Porque, embora tenha falado na corrupção, Guebuza não falou das consequências dessa corrupção para a vida de todos nós.
Todos estamos habituados a comentar a corrupção deste ou daquele dirigente através das mansões luxuosas que mandam construir, dos carros topo de gama em que se deslocam e da vida faustosa que levam. Mas esquecemo-nos, muitas vezes, do que todo esse luxo, à custa do Estado, poderia significar em termos de melhoria de vida da nossa população.
Esquecemo-nos de que, por cada benfeitoria que este governo nos apresenta neste tipo de relatórios, há percentagens altíssimas do seu valor que foram desviadas para os bolsos privados de algumas pessoas, meramente para as convencer a assinar os contratos.
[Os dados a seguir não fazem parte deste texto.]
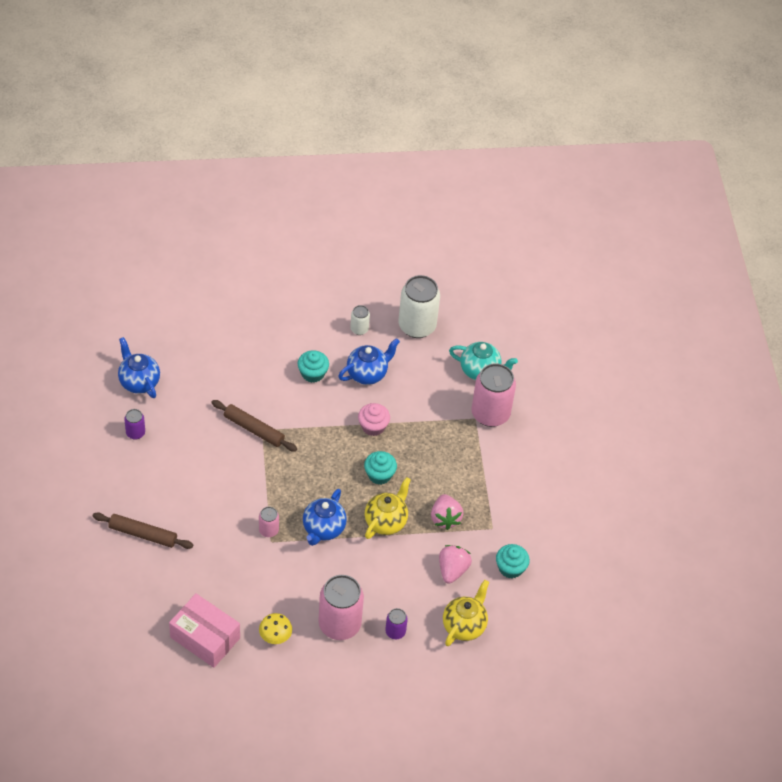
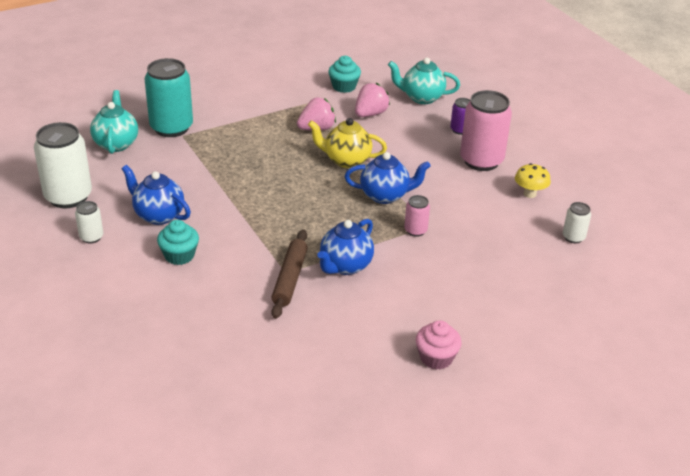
camera: 110 degrees left, 15 degrees down
(135, 433) = (361, 380): purple can -> none
(139, 382) = (277, 406): blue teapot -> blue teapot (345, 266)
(143, 534) = (496, 322): brown rolling pin -> none
(205, 638) = (573, 237): pink box -> white can
(373, 426) = (232, 194): pink cupcake -> pink cupcake (436, 358)
(379, 475) = (292, 176): turquoise cupcake -> none
(452, 570) = (370, 114): pink strawberry -> pink strawberry turned 135 degrees clockwise
(464, 626) = (422, 98): yellow teapot -> turquoise teapot
(490, 414) = (171, 128): pink can -> turquoise can

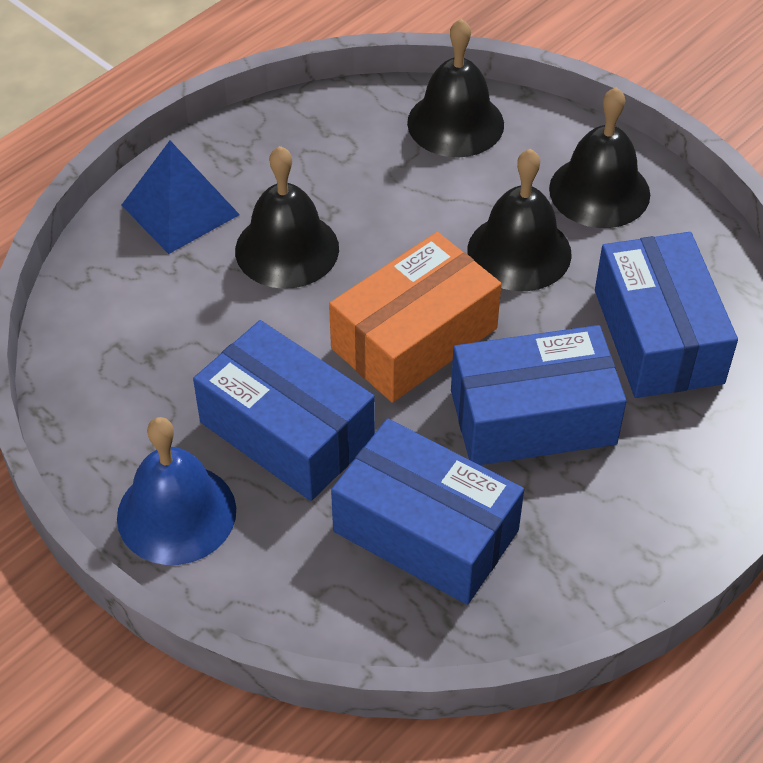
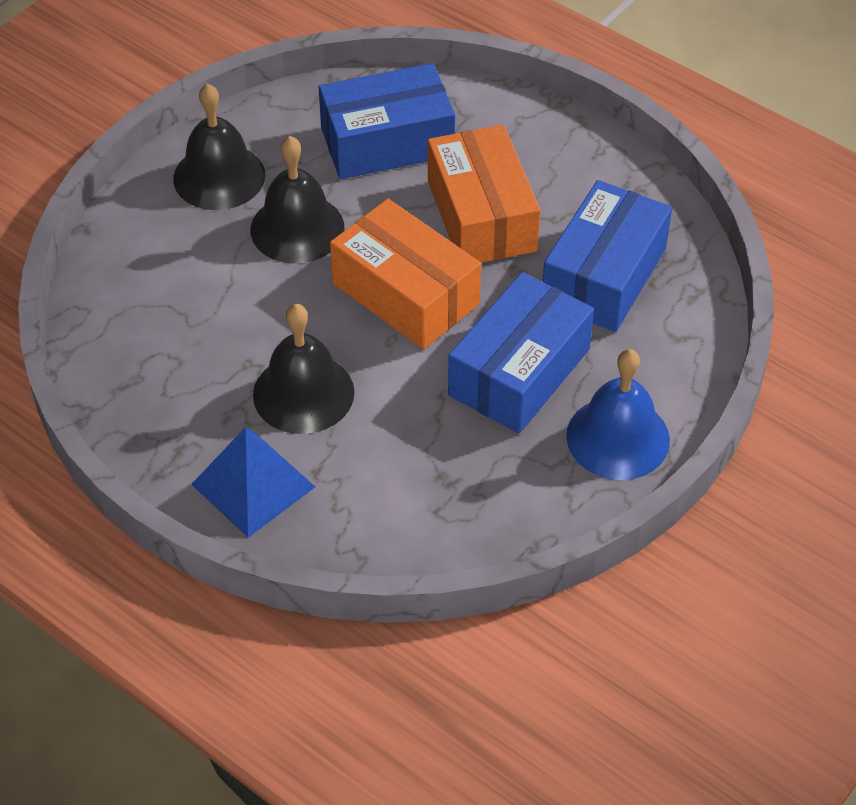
camera: 95 degrees left, 0 degrees up
(455, 123) = (126, 278): black bell -> none
(533, 417) = (481, 216): blue box -> orange box

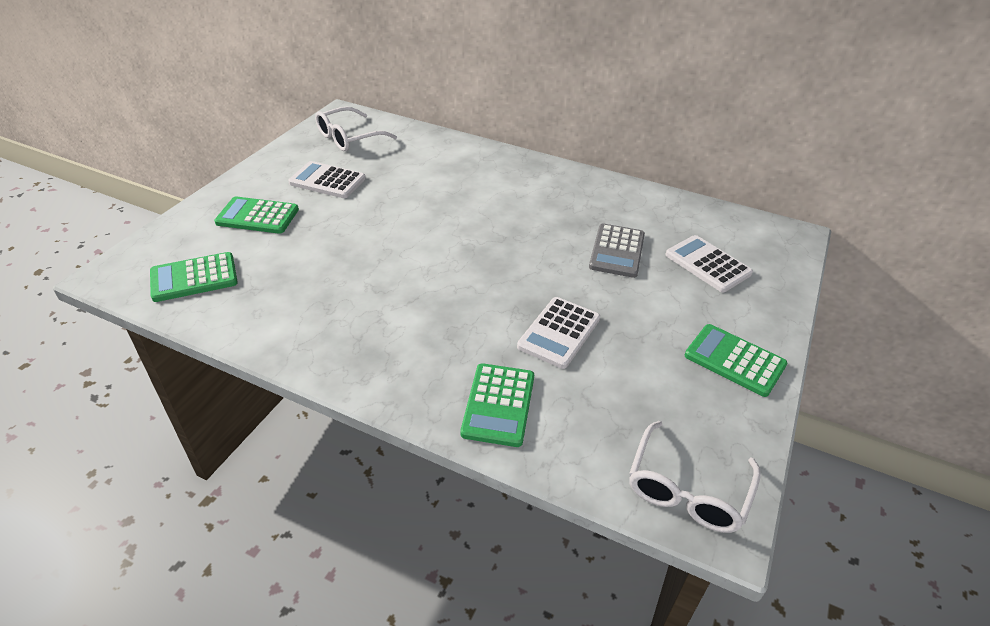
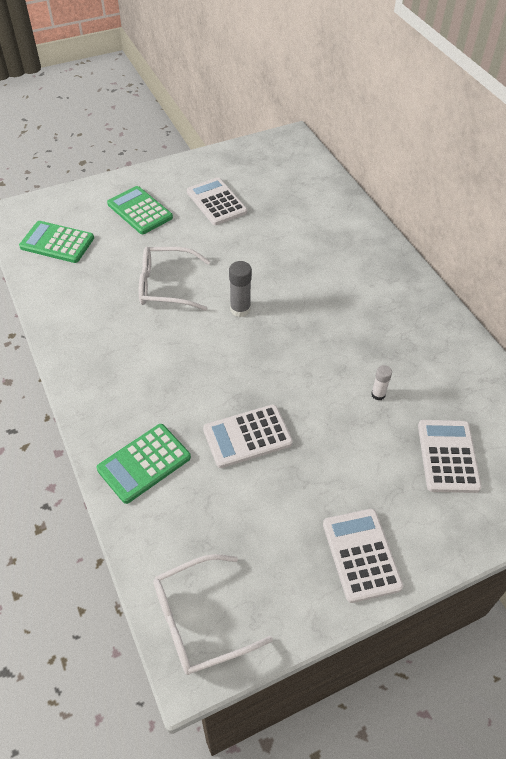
camera: 40 degrees right, 10 degrees up
(349, 138) = (272, 166): white glasses -> white glasses (166, 286)
(442, 247) = (240, 309): none -> grey glue stick
(617, 251) = (378, 394): grey calculator -> white glue stick
(734, 360) = (361, 555): green calculator -> white calculator

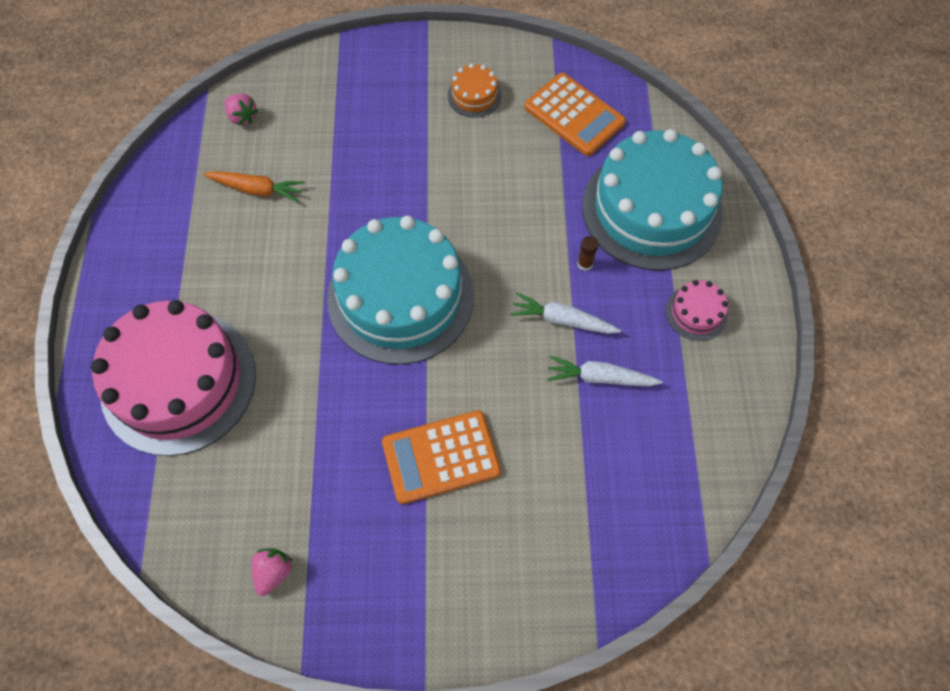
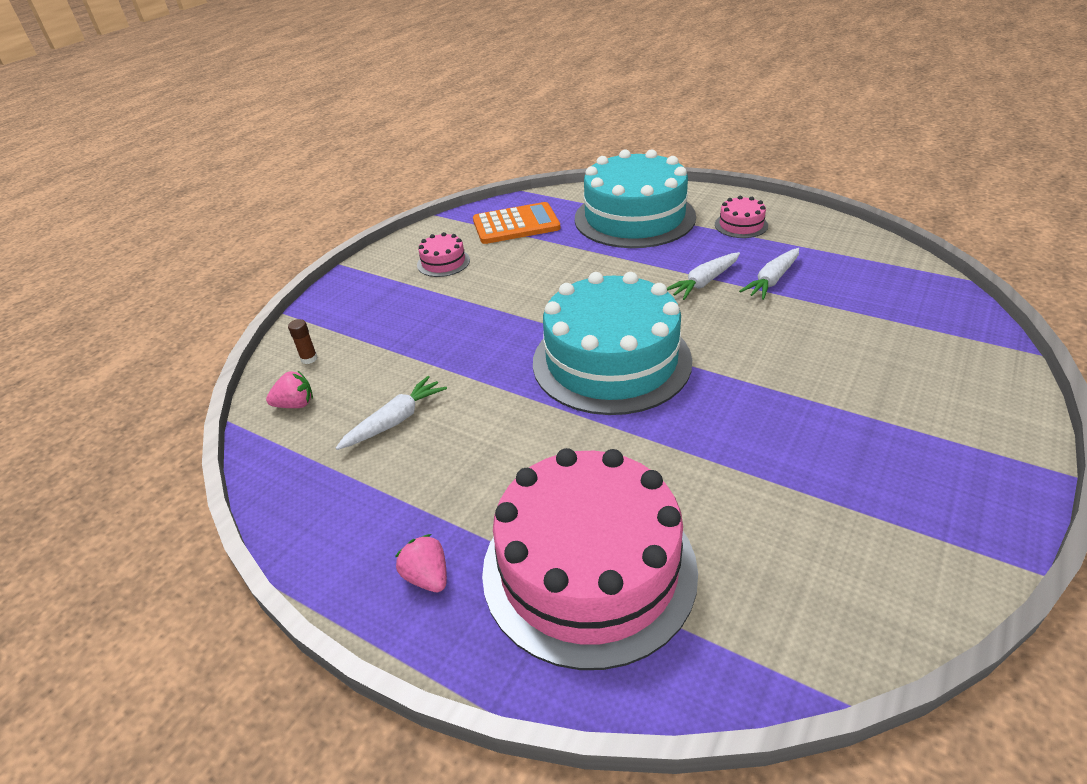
camera: 55 degrees left, 25 degrees down
(256, 189) = (395, 421): orange carrot -> white carrot
(273, 572) = (899, 557): pink strawberry -> pink strawberry (427, 577)
(441, 457) = (806, 387): orange calculator -> none
(474, 95) = (443, 262): orange cake -> pink cake
(585, 264) = (658, 257): brown glue stick -> brown glue stick (309, 359)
Em todas as esferas da governação, se se fez 8 podia-se ter feito 10 se não fosse a corrupção. Se se construiu 10 podia-se ter construído 15. Se se beneficiou 2000 pessoas podia-se ter beneficiado 3000. E por aí adiante.
O dinheiro que se esbanja no luxo dos poderosos faz falta para tornar menos difícil a vida dos pobres.
O Presidenre não falou, igualmente, do escandaloso critério que foi definido para as percentagens do aumento salarial, na função pública, este ano. Critério que só serve para tornar os ricos ainda mais ricos e quase nada faz para ajudar os pobres a sair da sua pobreza. Num governo que afirma querer acabar com a pobreza no país, o critério teria que ser rigorosamente o oposto.
Não falou também, Armando Guebuza, das restrições que a liberdade de informação tem vindo a sofrer. Na censura, oculta mas eficaz, que abafa os órgãos de informação do sector público. Das ameaças claras feitas por responsáveis do governo a jornalistas e que ficam impunes, mostrando uma cumplicidade do Poder com essas ameaças a que dão cobertura.
Não falou, igualmente, dos esforços do seu executivo e do seu partido no sentido de desmantelar a oposição de forma a tornar a Frelimo de tal forma dominante que, na prática, regressaremos a um Estado de partido Único. Ou de Partido Dominante rodeado de insignificantes partidos “construtivos”, mais turbante, menos turbante.
E é por este tipo de coisas que passa, no essencial, a àrea negativa do discurso do Presidente. Enquanto o que diz respeito ao governo é, no essencial, positivo, o que diz respeito à governação, à ética e à moral, é, no essencial, negativo.
Quer para um lado, quer para o outro, há excepções, honrosas ou desonrosas conforme o caso. Mas creio poder dizer que, de uma forma geral, é assim.
E, com a devida modéstia, é este o meu discurso sobre o Estado da Nação.